=== Entries shown ===

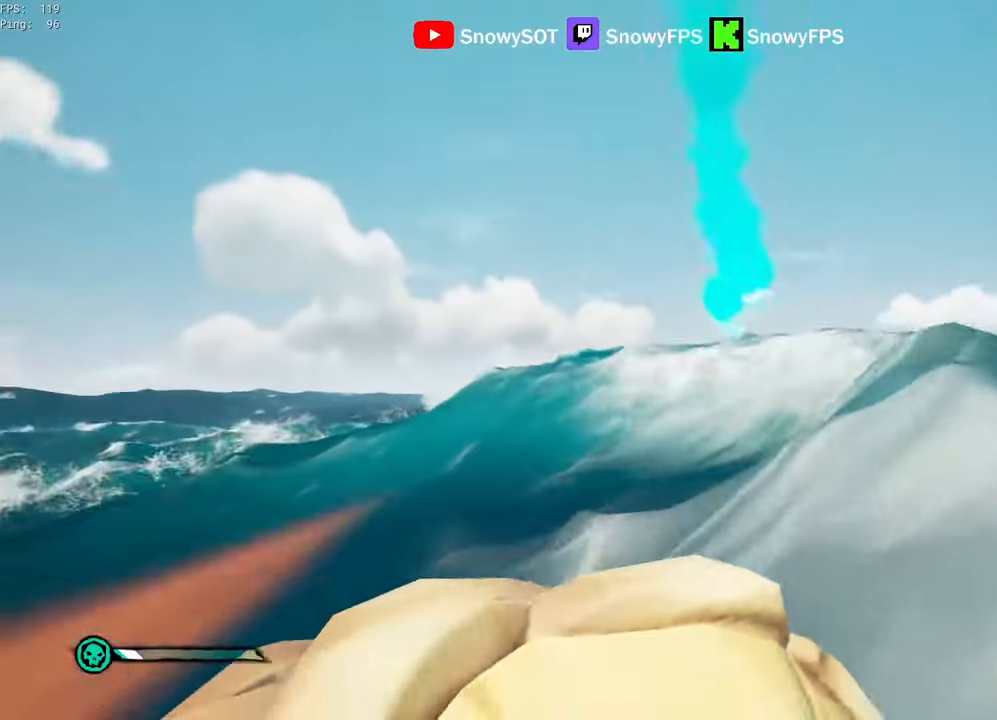
{"keys": ["w"], "mouse": ["left"], "mouse_move": "still", "events": [[50, "d", "up"], [50, "mouse_left", "down"], [133, "mouse_left", "up"], [183, "mouse_left", "down"], [283, "mouse_left", "up"], [316, "mouse_left", "down"], [416, "mouse_left", "up"], [466, "mouse_left", "down"]]}
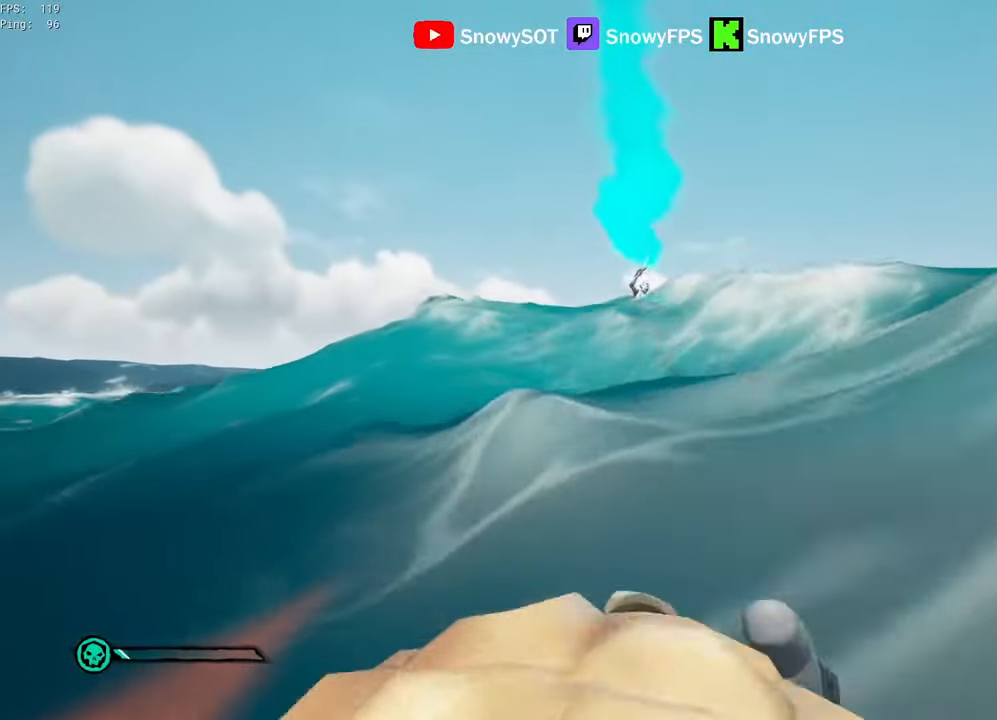
{"keys": ["w"], "mouse": ["left"], "mouse_move": "still", "events": [[66, "mouse_left", "up"], [100, "mouse_left", "down"], [250, "mouse_left", "up"], [283, "mouse_left", "down"], [383, "mouse_left", "up"], [433, "mouse_left", "down"]]}
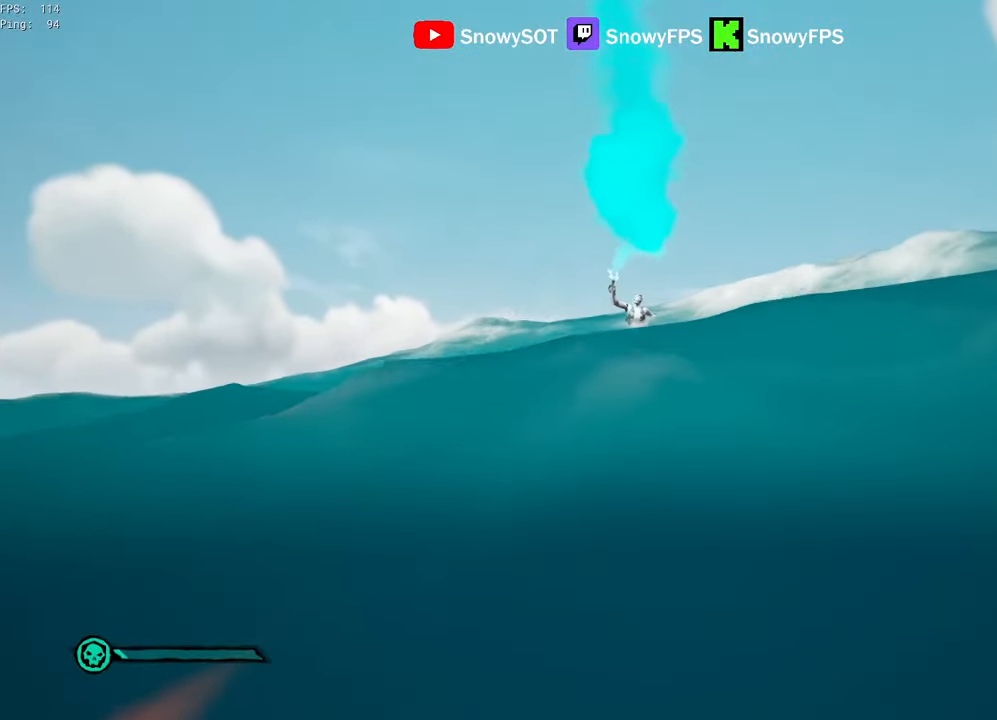
{"keys": ["shift", "w"], "mouse": [], "mouse_move": "still", "events": [[66, "mouse_left", "up"], [316, "shift", "down"]]}
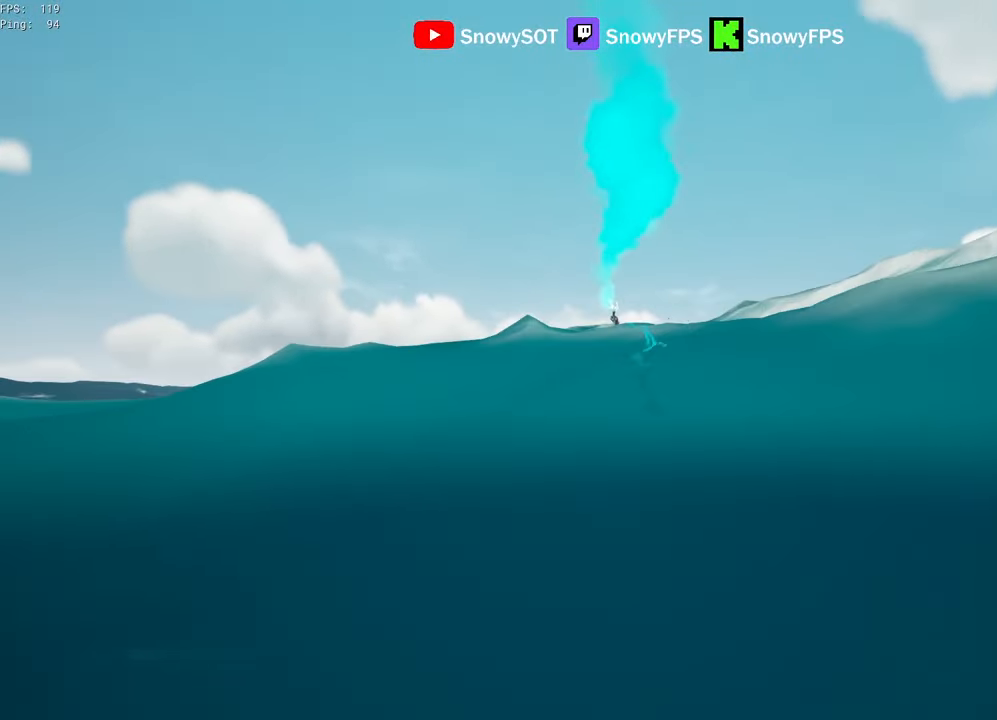
{"keys": ["shift", "w"], "mouse": [], "mouse_move": "still", "events": []}
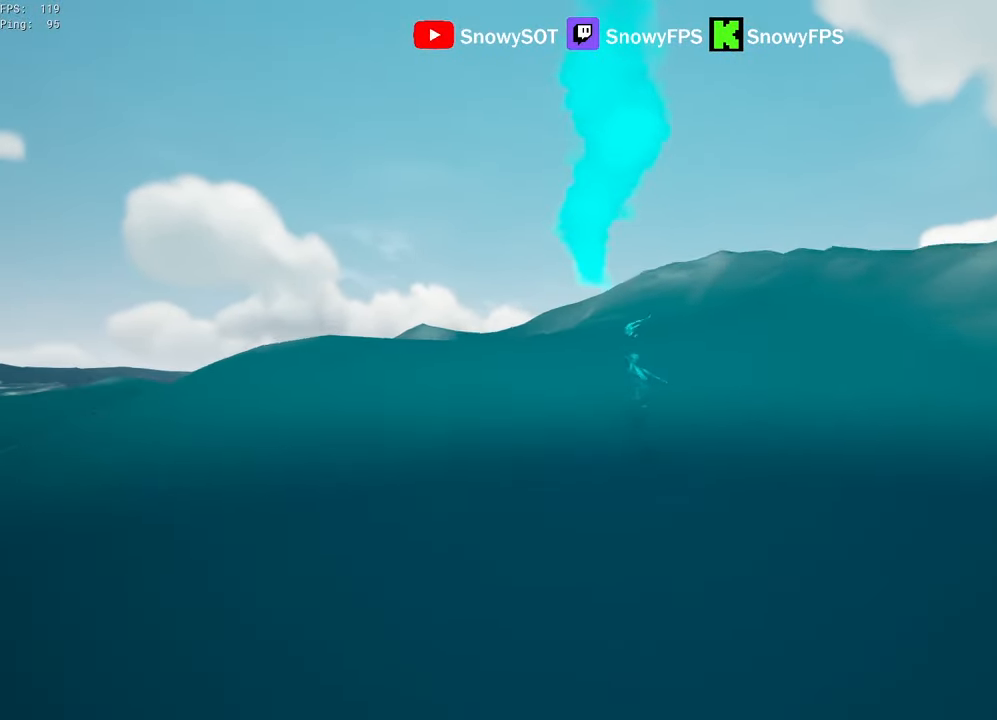
{"keys": ["w"], "mouse": [], "mouse_move": "still", "events": [[16, "shift", "up"]]}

===

**What you have to do**
Please give the data again in full, exactly as written, but without any images.

**Task response**
{"keys": ["w"], "mouse": ["left"], "mouse_move": "still", "events": [[50, "d", "up"], [50, "mouse_left", "down"], [133, "mouse_left", "up"], [183, "mouse_left", "down"], [283, "mouse_left", "up"], [316, "mouse_left", "down"], [416, "mouse_left", "up"], [466, "mouse_left", "down"]]}
{"keys": ["w"], "mouse": ["left"], "mouse_move": "still", "events": [[66, "mouse_left", "up"], [100, "mouse_left", "down"], [250, "mouse_left", "up"], [283, "mouse_left", "down"], [383, "mouse_left", "up"], [433, "mouse_left", "down"]]}
{"keys": ["shift", "w"], "mouse": [], "mouse_move": "still", "events": [[66, "mouse_left", "up"], [316, "shift", "down"]]}
{"keys": ["shift", "w"], "mouse": [], "mouse_move": "still", "events": []}
{"keys": ["w"], "mouse": [], "mouse_move": "still", "events": [[16, "shift", "up"]]}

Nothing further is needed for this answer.